How does a physician know that his or her patients are in compliance and responding to the treatment plan as well as they should be? 

Were a patient to pass a kidney stone and then get no additional treatment nor adjust diet and fluid intake, he or she would have a 50 percent chance of forming another stone within the next two years.

Yet, once we have identified the type of stone a patient is prone to forming, we have the ability to help them significantly reduce that risk. We advise our patients that drinking sufficient water and other fluids—enough to produce about 2 quarts of urine daily—will impede formation of all types of stones. We tell them that consuming foods with high levels of oxalate increases the risk of forming calcium oxalate stones; that too much animal protein in the diet increases the risk of uric acid stones; that a diet high in salt increase the risk of forming calcium containing kidney stones.
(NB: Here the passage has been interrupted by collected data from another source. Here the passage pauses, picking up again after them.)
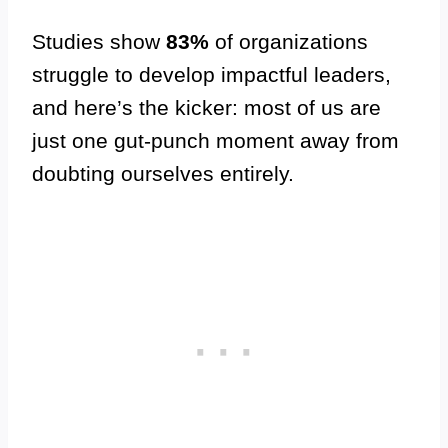
Studies show
83%
of organizations
struggle to develop impactful leaders,
and here’s the kicker: most of us are
just one gut-punch moment away from
doubting ourselves entirely.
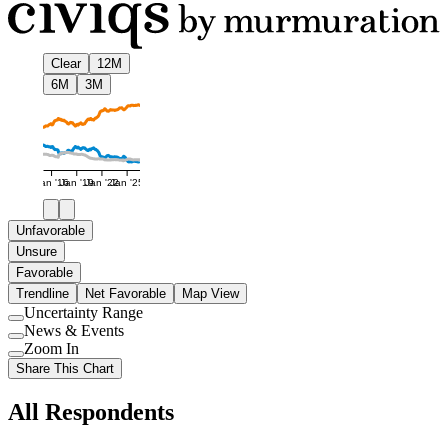
Clear
12M
6M
3M
Jan '16
Jan '19
Jan '22
Jan '25
Unfavorable
Unsure
Favorable
Trendline
Net Favorable
Map View
Uncertainty Range
Use
News & Events
setting
Use
Zoom In
setting
Use
Share This Chart
setting
All Respondents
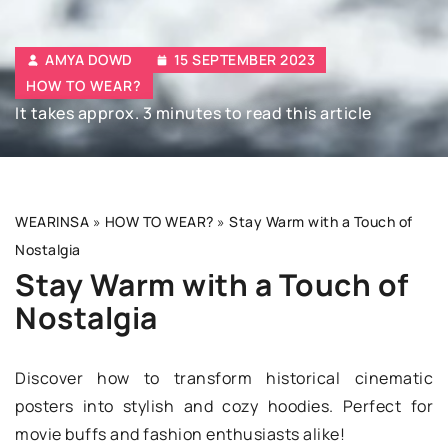
AMYA DOWD
15 SEPTEMBER 2023
HOW TO WEAR?
It takes approx. 3 minutes to read this article
WEARINSA
»
HOW TO WEAR?
»
Stay Warm with a Touch of
Nostalgia
Stay Warm with a Touch of
Nostalgia
Discover how to transform historical cinematic
posters into stylish and cozy hoodies. Perfect for
movie buffs and fashion enthusiasts alike!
“You can tell a patient to take a medication, or follow a particular diet,” says Dr. Evan Goldfischer, “but the question remains… do they go out and do it? The process is very patient dependant and some doctors seem to be more persuasive than others.”

Litholink, a laboratory dedicated to measuring a patient’s urine for risk factors for stone disease, has provided a solution to the physician’s constant question: “Am I doing enough.”
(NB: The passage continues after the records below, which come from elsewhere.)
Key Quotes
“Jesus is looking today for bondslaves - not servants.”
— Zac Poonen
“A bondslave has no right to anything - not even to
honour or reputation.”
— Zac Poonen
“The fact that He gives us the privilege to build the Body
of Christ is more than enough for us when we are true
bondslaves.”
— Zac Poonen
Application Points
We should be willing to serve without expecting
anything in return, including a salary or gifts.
The Litholink process begins with a metabolic analysis done several weeks after the patient’s bout with kidney stones. Using a special kit, the patient collects his or her urine for 24 to 48 hours and we send it on to Litholink. The company provides us an analysis of the factors—over thirty different measurements—putting the patient at high risk of stones. Using that information we are able to counsel our patients effectively.
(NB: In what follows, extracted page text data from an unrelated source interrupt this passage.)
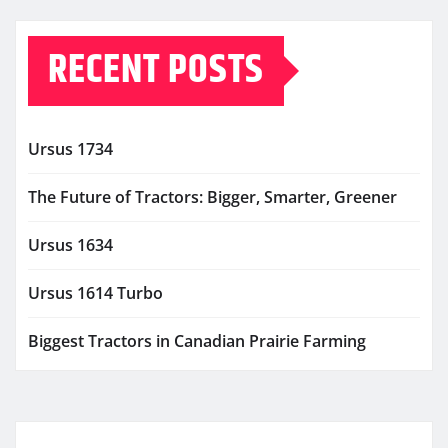
RECENT POSTS
Ursus 1734
The Future of Tractors: Bigger, Smarter, Greener
Ursus 1634
Ursus 1614 Turbo
Biggest Tractors in Canadian Prairie Farming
LithoLink developed a structure that goes beyond metabolic analysis to also provide physicians with a way to measure outcomes of their treatment. Let’s say Premier Medical Group does metabolic analyses on a thousand patients and then makes treatment recommendations to these patients based on the analyses. Six months into treatment, we send LithoLink another urine sample from the patients for follow-up analysis. Litholink compares the new analyses to the original and is able to determine how many patients have improved in the various categories.

The results of our practice, and of thousands of others around the country, are put into a central database. This allows Litholink to provide us with a comparison of our outcomes in relation to that of everyone else in the network. It’s kind of a pulse. Doctors always wonder how they’re doing as compared to their colleagues, and with the Litholink quarterly reports, you actually find out how you rank.

What is most important is gaining an idea of clinical areas that you can improve on as a physician in order to improve your patient’s outcomes.